Governments worldwide are under twin pressures — not only to use their data to inform policies, make better decisions, and deliver improved public services for less, but also to meet the public’s expectation that they maintain the highest standards of data privacy and protection.

Meeting both objectives is difficult, and both public and private organizations have suffered the consequences of data exposure or data losses that have eroded the trust of their citizens and customers by failing to safeguard private, personal information.

Singapore is taking action.  Following two major data breaches in the last year, the government has announced measures to reform data-protection standards across the public sector.

The technical measures are the first from a new Public Sector Data Security Review Committee convened by Prime Minister Lee Hsien Loong.  The committee was formed after a spate of cyber-security breaches over the past year, including one involving the personal data of more than 800,000 blood donors accessed illegally and uploaded on an unauthorized server for more than two months.

Singapore’s 13 technical measures conform to a common definition of what is entailed for sensitive information as outlined in a new Information sensitivity framework, which will supplant the current practices by public agencies, many of which devised the practices themselves.

The 13 measures, which can be accessed in full here, are:

  1. Hashing with salt
  2. Tokenisation
  3. Field Level Encryption
  4. Obfuscation/masking
  5. Dataset partitioning
  6. Data file integrity verification
  7. Password protecting and encrypting
  8. Digital Watermarking
  9. Email data protection tool
  10. Data loss protection tools
  11. Volume-limited and time-limited data access
  12. Automatic identity and access management (IAM) tools
  13. Enhanced logging and active monitoring of data access”

Data security is necessary, but insufficient for uncompromised data privacy.

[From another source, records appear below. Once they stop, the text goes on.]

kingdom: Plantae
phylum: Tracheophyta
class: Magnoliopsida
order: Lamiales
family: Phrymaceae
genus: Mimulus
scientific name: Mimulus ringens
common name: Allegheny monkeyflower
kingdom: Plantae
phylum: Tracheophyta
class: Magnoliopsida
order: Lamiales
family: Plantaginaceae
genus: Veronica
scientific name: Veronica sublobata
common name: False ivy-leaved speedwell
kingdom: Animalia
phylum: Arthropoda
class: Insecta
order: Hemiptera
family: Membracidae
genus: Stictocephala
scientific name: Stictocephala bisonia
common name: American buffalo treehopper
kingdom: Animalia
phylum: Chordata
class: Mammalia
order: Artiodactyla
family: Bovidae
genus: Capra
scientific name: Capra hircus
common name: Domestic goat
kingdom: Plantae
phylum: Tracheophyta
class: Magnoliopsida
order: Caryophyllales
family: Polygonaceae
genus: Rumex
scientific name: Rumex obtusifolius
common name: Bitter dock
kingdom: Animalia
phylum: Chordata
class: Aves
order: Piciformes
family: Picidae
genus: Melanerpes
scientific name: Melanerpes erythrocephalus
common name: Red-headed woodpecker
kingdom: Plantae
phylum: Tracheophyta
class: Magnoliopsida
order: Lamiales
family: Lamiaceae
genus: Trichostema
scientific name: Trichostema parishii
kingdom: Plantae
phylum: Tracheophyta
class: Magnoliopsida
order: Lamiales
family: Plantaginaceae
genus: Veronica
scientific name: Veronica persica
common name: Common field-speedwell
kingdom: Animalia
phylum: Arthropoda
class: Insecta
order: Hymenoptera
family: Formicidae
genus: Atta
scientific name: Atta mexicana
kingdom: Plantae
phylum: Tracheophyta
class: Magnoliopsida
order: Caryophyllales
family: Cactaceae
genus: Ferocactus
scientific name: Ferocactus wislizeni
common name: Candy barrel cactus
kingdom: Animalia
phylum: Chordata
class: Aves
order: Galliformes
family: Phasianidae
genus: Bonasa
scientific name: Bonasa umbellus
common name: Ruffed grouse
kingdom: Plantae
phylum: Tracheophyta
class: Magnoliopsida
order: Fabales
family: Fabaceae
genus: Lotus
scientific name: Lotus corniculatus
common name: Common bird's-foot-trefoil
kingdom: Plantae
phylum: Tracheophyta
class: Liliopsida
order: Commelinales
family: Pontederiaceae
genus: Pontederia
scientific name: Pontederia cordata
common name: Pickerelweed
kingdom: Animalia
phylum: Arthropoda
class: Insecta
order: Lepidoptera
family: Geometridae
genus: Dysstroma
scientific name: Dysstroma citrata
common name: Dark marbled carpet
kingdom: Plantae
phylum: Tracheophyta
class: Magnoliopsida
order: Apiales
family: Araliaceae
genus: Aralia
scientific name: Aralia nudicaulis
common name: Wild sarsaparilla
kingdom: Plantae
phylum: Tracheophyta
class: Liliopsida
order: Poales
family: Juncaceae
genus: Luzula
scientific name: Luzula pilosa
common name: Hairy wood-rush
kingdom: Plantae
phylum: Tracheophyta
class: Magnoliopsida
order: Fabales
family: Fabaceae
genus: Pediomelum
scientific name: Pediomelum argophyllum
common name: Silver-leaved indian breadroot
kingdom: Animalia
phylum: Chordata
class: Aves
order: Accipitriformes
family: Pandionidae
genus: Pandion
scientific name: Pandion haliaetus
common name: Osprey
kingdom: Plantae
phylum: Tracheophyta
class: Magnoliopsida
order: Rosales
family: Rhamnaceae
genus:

For sure, all organizations need strong password protection, access controls, and the many other security measures most organizations have in place today. But many breaches, like the database breach that Singapore suffered, come from insiders, who have authorized access that takes them past the traditional perimeter security controls.
Privacy controls are what protect individual’s identity when their data is being accessed, whether by someone who is authorized to do so or not. So, if privacy controls are important, what are these controls, and what should governments and businesses be thinking about?
Ahead of the final report, the Singapore committee would do well to consider the following:

  • Start with the principle of data minimization. Security has the principle of least privilege, whereby users should as a default be given the minimum systems privileges they need. Organizations should also adopt principles of data minimization and least identifiability, whereby users are given only the data they need, and in the least identifying form possible for their purposes. Singapore’s steps to adopt tokenization and masking are wise and should be supported by guidance on when and how to use them.
  • Enterprise data de-identification requires a range of functionality. Different techniques are required to deal with different data types of data and use cases. For example, de-identifying data for HR analytics requires a different technique than if creating de-identified data for testing a new payments system. Organizations also need tools that support the user to make informed decisions about which techniques to use and when. An enterprise-grade solution will need to work with a range of different technologies and deployment architectures.
  • De-identification is crucial, but there’s more to privacy. It’s also about providing tools to enable effective data governance and management. It was encouraging to see the Singapore committee included data watermarking on their list of recommended measures. By inserting a pattern into the data itself, organizations can attach policies directly to the data, stating why a dataset was created, who it is to be used by and how, and when it should be deleted. If the data is then found outside of the parameters of that policy, the watermark can help the organization to identify that something has gone wrong and trace back to the person or group responsible. This helps ensure policies are being upheld, helps organizations respond faster to breaches, and acts as a deterrent for those using protected data.
  • Effective data governance includes controlling linkability. This means controlling which datasets are linkable with others. This allows organizations to manage the risk associated with each group they provide with data. The Singapore committee’s recommendation to partition data so as to minimise risk is wise, but the next step is to be able to control linkability within and across those partitions.

One example of an organization that has implemented many of these measures is the UK’s NHS Digital. NHS Digital uses comprehensive de-identification capabilities, central policy management, data watermarking, and other advanced privacy enhancing technologies. A key feature of the solution is the ability to allow for datasets to be linked without revealing the raw identifiers. Using partially homomorphic encryption ensures that datasets from different providers can be joined together by the central organization, but if the data is exposed it cannot be linked by any other party.

Data privacy engineering is a rapidly evolving field, as it needs to be to deal with the rapidly evolving threats and the enormous opportunities of the data age. That’s why it’s paramount to work with experts who understand what is possible today, and what will be coming tomorrow.

The approach the Singaporean Government is taking is correct, both with regard to the involvement of external experts in their committee and looking across the public sector to ensure consistency of standards.

Other countries will benefit by following Singapore’s lead before, rather than after, they suffer a major privacy incident.

Guy Cohen is a Strategy and Policy Lead at Privitar.